Prior to undertaking the improvements, leaders at HMC completed an environment of care study to identify ways to increase patient comfort, physician, and staff satisfaction and the hospital’s bottom line. They also used building information modeling to create an energy model of the entire facility, which was used to evaluate various energy conservation measures. Based on the results of these two evaluations, leaders identified upgrades that would best meet their needs.

Administrators at HMC report that infrastructure improvements to the healthcare facility have reduced annual energy and operational costs by more than 30% while increasing patient comfort and physician and staff satisfaction.
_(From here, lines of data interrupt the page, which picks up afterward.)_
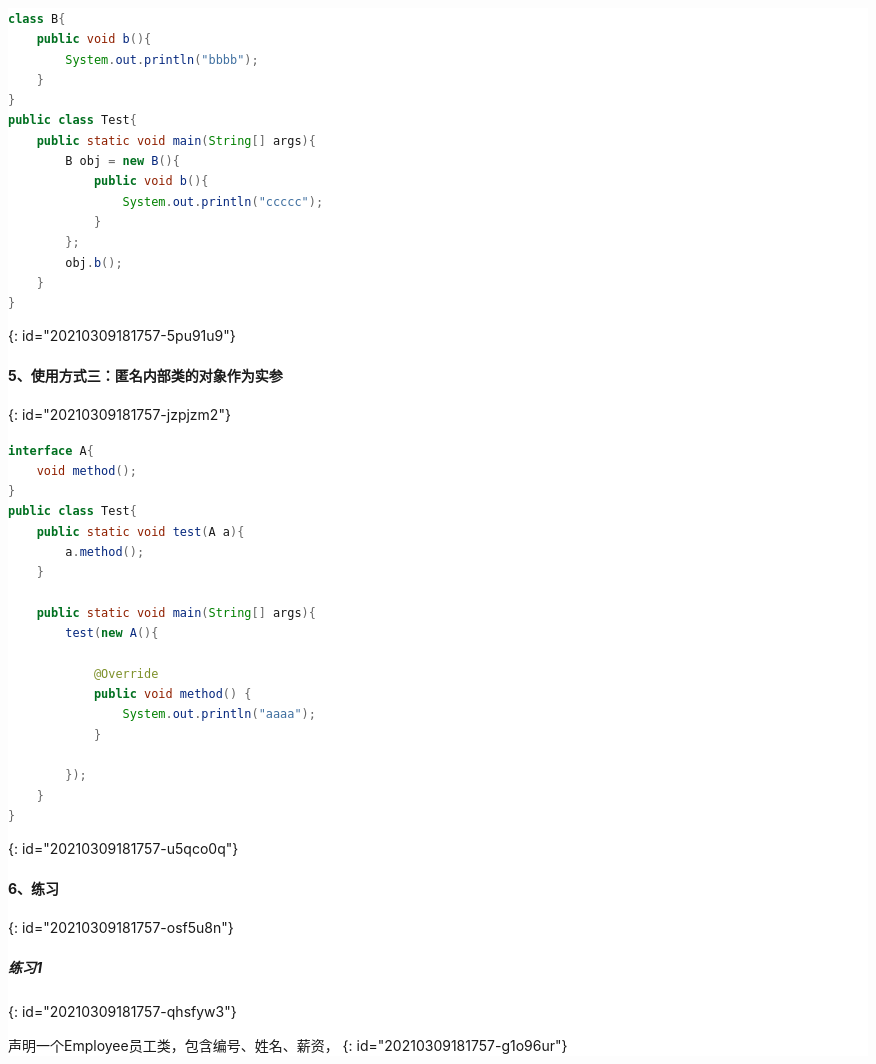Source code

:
 ```java
class B{
	public void b(){
		System.out.println("bbbb");
	}
}
public class Test{
    public static void main(String[] args){
    	B obj = new B(){
    		public void b(){
    			System.out.println("ccccc");
    		}
    	};
    	obj.b();
    }
}
```
{: id="20210309181757-5pu91u9"}

#### 5、使用方式三：匿名内部类的对象作为实参
{: id="20210309181757-jzpjzm2"}

```java
interface A{
	void method();
}
public class Test{
    public static void test(A a){
    	a.method();
    }
  
    public static void main(String[] args){
    	test(new A(){

			@Override
			public void method() {
				System.out.println("aaaa");
			}
  
    	});
    }   
}
```
{: id="20210309181757-u5qco0q"}

#### 6、练习
{: id="20210309181757-osf5u8n"}

##### 练习1
{: id="20210309181757-qhsfyw3"}

声明一个Employee员工类，包含编号、姓名、薪资，
{: id="20210309181757-g1o96ur"}

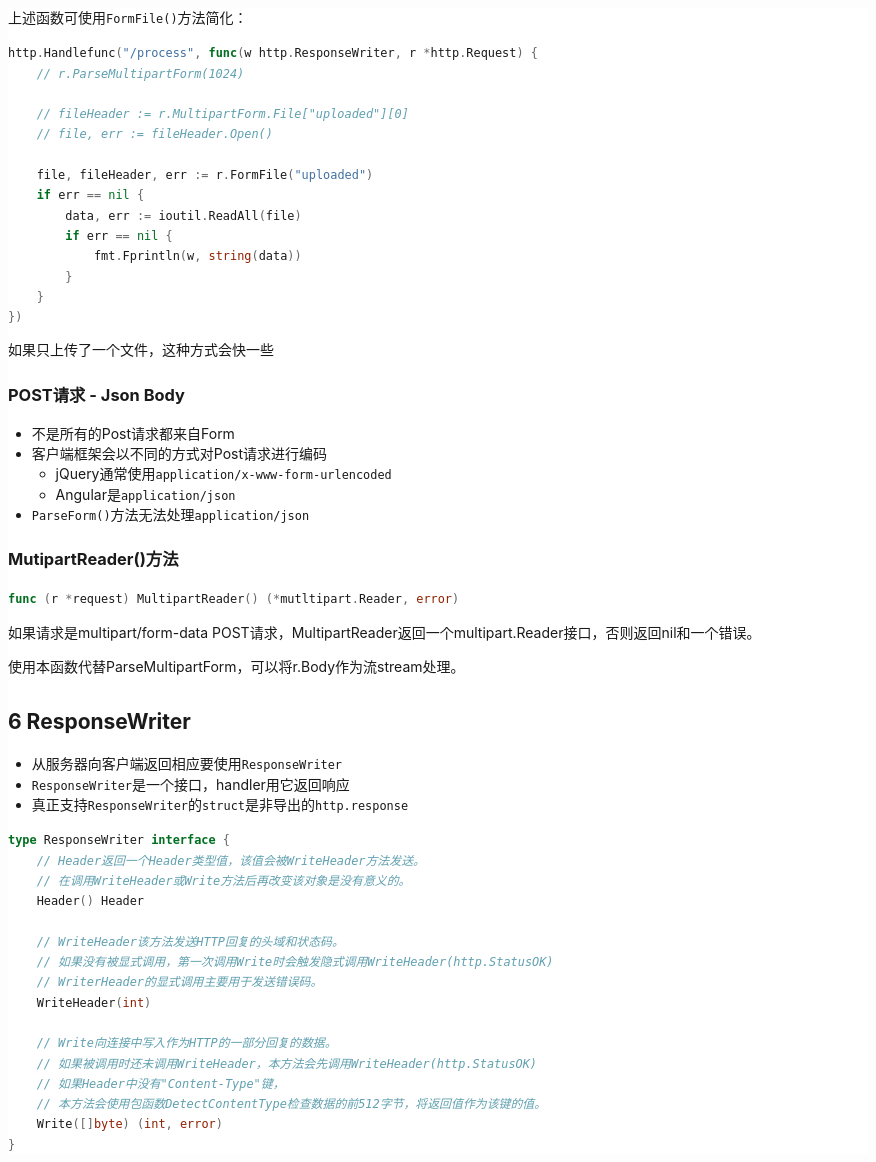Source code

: 上述函数可使用`FormFile()`方法简化：

```go
http.Handlefunc("/process", func(w http.ResponseWriter, r *http.Request) {
    // r.ParseMultipartForm(1024)
    
    // fileHeader := r.MultipartForm.File["uploaded"][0]
    // file, err := fileHeader.Open()

    file, fileHeader, err := r.FormFile("uploaded")
    if err == nil {
        data, err := ioutil.ReadAll(file)
        if err == nil {
            fmt.Fprintln(w, string(data))
        }
    }
})
```

如果只上传了一个文件，这种方式会快一些

### POST请求 - Json Body

* 不是所有的Post请求都来自Form
* 客户端框架会以不同的方式对Post请求进行编码
  * jQuery通常使用`application/x-www-form-urlencoded`
  * Angular是`application/json`
* `ParseForm()`方法无法处理`application/json`

### MutipartReader()方法

```go
func (r *request) MultipartReader() (*mutltipart.Reader, error)
```

如果请求是multipart/form-data POST请求，MultipartReader返回一个multipart.Reader接口，否则返回nil和一个错误。

使用本函数代替ParseMultipartForm，可以将r.Body作为流stream处理。


## 6 ResponseWriter

* 从服务器向客户端返回相应要使用`ResponseWriter`
* `ResponseWriter`是一个接口，handler用它返回响应
* 真正支持`ResponseWriter`的`struct`是非导出的`http.response`

```go
type ResponseWriter interface {
    // Header返回一个Header类型值，该值会被WriteHeader方法发送。
    // 在调用WriteHeader或Write方法后再改变该对象是没有意义的。
    Header() Header
    
    // WriteHeader该方法发送HTTP回复的头域和状态码。
    // 如果没有被显式调用，第一次调用Write时会触发隐式调用WriteHeader(http.StatusOK)
    // WriterHeader的显式调用主要用于发送错误码。
    WriteHeader(int)
    
    // Write向连接中写入作为HTTP的一部分回复的数据。
    // 如果被调用时还未调用WriteHeader，本方法会先调用WriteHeader(http.StatusOK)
    // 如果Header中没有"Content-Type"键，
    // 本方法会使用包函数DetectContentType检查数据的前512字节，将返回值作为该键的值。
    Write([]byte) (int, error)
}
```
The hospital also received an $11,500 rebate from the Tennessee Valley Authority (TVA) for reducing its load on the electrical grid.

The energy savings identified proved significant enough to cover the cost of a HVAC system to provide reliable temperature and humidity control for the labor and delivery area.

“We’re pleased that we can provide a more comfortable environment for patients and a more satisfying workplace for physicians and staff,” said Nick Lewis, chief executive officer at HMC. “It’s even better that the improvements generate significant energy and operational savings each year, and that we were able to fund them through a performance contract without any capital outlay.”

In recognition of the hospital’s commitment to energy, operational efficiency, and sustainability, Trane recently presented the hospital with its Energy Efficiency Leader Award.

HMC funded the improvements with a performance contract, which allowed the health care facility to use future energy and operational savings to finance the infrastructure improvements up front. Performance contracting is a funding option that provides measurable business results to support strategic objectives. The performance contract allowed the healthcare facility to leverage future energy and operational savings to finance the infrastructure improvements without upfront capital.

To improve energy efficiency throughout the facility, an HVAC system was added to serve the labor and delivery area, and the boiler plant was replaced and enhanced. The boiler plant now consists of two domestic hot water boilers, two condensing boilers, and one non-condensing boiler to provide the needed capacity and redundancy. A chilled water AHU was installed on the low roof outside the labor and delivery operating rooms. Designed to address critical indoor air quality issues to improve comfort and aid in patient recovery, the air handler helps ensure optimal operating room temperatures and humidity levels while removing airborne contaminants and lower sound levels, providing a comfortable and healthy indoor environment.

To reduce energy consumption, 2,135 lighting fixtures at HMC were replaced with new high-efficiency T-8 lamps and ballasts; energy-efficient, compact fluorescent lamps are now used instead of incandescent lamps; and exit signs were retrofitted with new LED signs. To conserve water, more than 350 fixtures were retrofitted with low-flow plumbing systems, which meet or exceed Energy Act water use requirements.

The existing DDC system was expanded to manage operation of the hot water system, the AHU on the labor and delivery wing, and 12 VAV and two constant volume terminal units, as well as rooftop units serving the cafeteria, administration offices, and conference room. The new digital controls enable precise management of the health care facility environment while reducing energy and operational costs.

 HMC facilities managers now use a web-based systems integration solution that provides an online, enterprise-wide view of all the medical center buildings and systems. With access from any PC or mobile device on the network, facilities managers are able to conveniently handle daily operations, such as scheduling, alarm management, and troubleshooting; monitor and control energy use, lighting and HVAC to improve efficiency; and maintain optimal temperature, humidity, and carbon dioxide levels for a healthy environment.